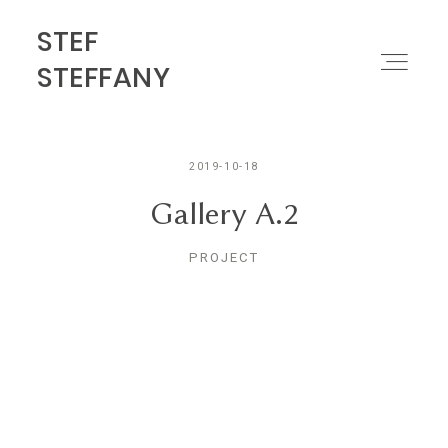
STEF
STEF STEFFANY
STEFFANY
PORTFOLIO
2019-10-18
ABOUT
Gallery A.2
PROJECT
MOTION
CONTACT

-*-

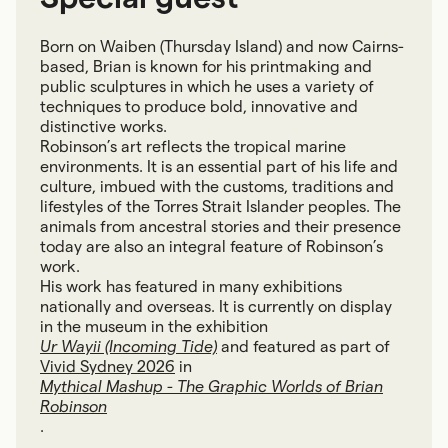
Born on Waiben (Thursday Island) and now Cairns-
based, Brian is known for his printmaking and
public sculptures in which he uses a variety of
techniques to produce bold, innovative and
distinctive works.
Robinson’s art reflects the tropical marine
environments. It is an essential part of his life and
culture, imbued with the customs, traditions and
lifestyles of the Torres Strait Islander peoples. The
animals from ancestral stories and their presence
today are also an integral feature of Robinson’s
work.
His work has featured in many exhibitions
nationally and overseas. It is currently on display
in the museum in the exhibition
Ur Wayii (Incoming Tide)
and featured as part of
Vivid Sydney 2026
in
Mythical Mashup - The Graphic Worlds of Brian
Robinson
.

-*-

** What is required **
How many of the lines above include the string "featured"? Give only the number.

** Response below **
2